Das 2,7 Hektar große Areal mit mehrern Grundstpücken steht für mindestens 230.000 Euro zum Verkauf. Foto: Bima
Das 2,7 Hektar große Areal mit mehrern Grundstpücken steht für mindestens 230.000 Euro zum Verkauf. Foto: Bima
Lokales

Observatorium in der Wingst steht zum Verkauf

von Wiebke Kramp | 14.06.2019

WINGST. Die Bundesanstalt für Immobilienaufgaben (Bima) verkauift das ausgediente erdmagnetische Observatorium im Wingster Wald.

Eine über 80 Jahre alte Geschichte geht zu Ende. Die Bundesanstalt für Immobilienaufgaben (Bima) stellt jetzt einen riesigen Komplex in idyllischer Wingster Waldlage zum Verkauf: Das ausgediente erdmagnetische Observatorium mit mehreren Gebäuden. Das Grundstück ist 2,7 Hektar groß. Mindestens 230 000 Euro sollen dafür in die Staatskasse fließen. Das ist die unterste Gebotssumme.

Die aus zwei Flurstücken bestehende Liegenschaft hat eine Gesamtgröße von 27 336 Quadratmeter. Auf dem komplett eingezäunten Gelände befand sich seit 1938 das Erdmagnetische Observatorium Wingst, in dem noch bis vor kurzem zeitliche und örtliche Schwankungen des Erdmagnetfeldes durch verschiedener Messgeräte erfasst wurden. Das ist jetzt Geschichte, das Institut hat ausgedient. Auf dem Areal stehen verschiedene Gebäude aus den Jahren 1938 und 1939: ein Wohn-, ein Diensthaus, ein Werkstattgebäude sowie fünf weitere kleinere Zweckbauten. Die Wärmeversorgung der Gebäude erfolgt durch eine zentrale Gasheizanlage (Baujahr 1993).

Die Wohnfläche beträgt circa 701 Quadratmeter, die Nutzfläche rund 540 Quadratmeter. Die Zufahrt erfolgt in Richtung Waldspielplatz Wingst über die Gemeindestraße "Am Olymp", die an dem nahezu rechteckig geschnittenen Grundstück vorbeiführt. Entlang der Grundstückfläche verläuft ein Wanderweg.

Es existiert derzeit kein rechtskräftiger Bebauungsplan für dieses Gebiet. Im Flächennutzungsplan ist das Grundstück noch als Sondergebiet Observatorium ausgewiesen. Sämtliche Nutzungsänderungen seien mit dem Landkreis Cuxhaven als Bauaufsichtsbehörde und der Gemeinde Wingst abzustimmen, teilt die Bima mit.

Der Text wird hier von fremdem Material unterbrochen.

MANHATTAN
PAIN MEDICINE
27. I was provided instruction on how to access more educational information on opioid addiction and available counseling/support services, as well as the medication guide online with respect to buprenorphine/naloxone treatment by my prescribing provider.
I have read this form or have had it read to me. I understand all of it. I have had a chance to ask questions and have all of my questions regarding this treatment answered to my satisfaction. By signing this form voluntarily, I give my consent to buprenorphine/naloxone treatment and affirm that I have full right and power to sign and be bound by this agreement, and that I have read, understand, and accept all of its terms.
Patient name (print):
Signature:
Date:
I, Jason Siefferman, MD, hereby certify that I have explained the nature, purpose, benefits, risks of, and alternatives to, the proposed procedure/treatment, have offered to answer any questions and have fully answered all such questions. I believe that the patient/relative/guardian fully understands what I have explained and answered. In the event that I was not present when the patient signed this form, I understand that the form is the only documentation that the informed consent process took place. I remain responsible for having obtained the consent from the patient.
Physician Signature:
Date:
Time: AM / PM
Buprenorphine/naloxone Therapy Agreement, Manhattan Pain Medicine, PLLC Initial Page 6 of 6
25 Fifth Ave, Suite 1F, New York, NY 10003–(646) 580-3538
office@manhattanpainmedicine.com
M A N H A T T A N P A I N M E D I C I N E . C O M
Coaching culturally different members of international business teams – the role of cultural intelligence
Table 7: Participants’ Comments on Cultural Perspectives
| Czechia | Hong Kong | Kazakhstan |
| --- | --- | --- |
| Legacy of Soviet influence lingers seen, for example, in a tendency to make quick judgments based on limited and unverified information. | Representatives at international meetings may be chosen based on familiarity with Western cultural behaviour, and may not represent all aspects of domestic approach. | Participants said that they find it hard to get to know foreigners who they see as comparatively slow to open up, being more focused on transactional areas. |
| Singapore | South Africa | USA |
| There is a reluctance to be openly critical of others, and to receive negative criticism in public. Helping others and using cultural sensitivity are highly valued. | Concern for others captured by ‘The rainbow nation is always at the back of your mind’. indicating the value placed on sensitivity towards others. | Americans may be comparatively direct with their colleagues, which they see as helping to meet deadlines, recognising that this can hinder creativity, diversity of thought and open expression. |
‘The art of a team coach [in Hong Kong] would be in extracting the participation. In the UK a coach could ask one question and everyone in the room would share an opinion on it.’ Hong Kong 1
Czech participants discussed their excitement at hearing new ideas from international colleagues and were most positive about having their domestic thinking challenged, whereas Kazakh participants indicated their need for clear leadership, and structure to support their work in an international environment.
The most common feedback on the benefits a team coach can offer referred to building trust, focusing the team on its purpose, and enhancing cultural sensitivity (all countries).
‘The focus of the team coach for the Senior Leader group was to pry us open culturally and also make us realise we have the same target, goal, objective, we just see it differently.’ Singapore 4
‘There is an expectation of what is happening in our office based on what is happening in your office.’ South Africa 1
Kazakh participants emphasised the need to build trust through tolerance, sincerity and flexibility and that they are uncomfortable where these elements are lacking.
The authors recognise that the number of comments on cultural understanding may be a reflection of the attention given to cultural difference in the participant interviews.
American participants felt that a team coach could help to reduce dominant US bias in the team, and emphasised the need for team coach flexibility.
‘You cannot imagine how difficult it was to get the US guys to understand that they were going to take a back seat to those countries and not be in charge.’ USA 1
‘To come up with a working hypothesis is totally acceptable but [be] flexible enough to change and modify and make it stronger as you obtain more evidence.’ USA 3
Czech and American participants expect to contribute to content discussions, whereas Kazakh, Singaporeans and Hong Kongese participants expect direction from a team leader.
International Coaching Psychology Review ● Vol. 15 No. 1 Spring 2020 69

Der Gemeinde Wingst ist das Exposé bekannt. "Wir haben aber selbst noch keine konkrete Idee, und werden uns darüber abstimmen, ob wir selbst Interesse bekunden" teilt der Wingster Bürgermeister Patrick Pawlowski auf Nachfrage mit. Die Lage des Grundstücks sei attraktiv und befindet sich in Nachbarschaft zu gemeindeeigenen Ländereien wie Zoo und Olymp und wäre theoretisch gut geeignet als Erweiterung des Zoos.

Mitsprache der Gemeinde

Unmissverständlich deutlich macht der Bürgermeister, dass ohne gemeindliche Zustimmung dort keine Entwicklung möglich sein wird: "Die Gemeinde Wingst hat planerisch die Hand drauf." Man sei jedoch offen für potenzielle Investoren, die für das Areal eine passende Nutzungsidee haben, die der Weiterentwicklung der Wingst diene. Keinerlei Interesse habe man hingegen an Leuten, die dort nur auf günstige Art und Weise Wohnraum schaffen wollten, sagt Pawlowski vorsorglich..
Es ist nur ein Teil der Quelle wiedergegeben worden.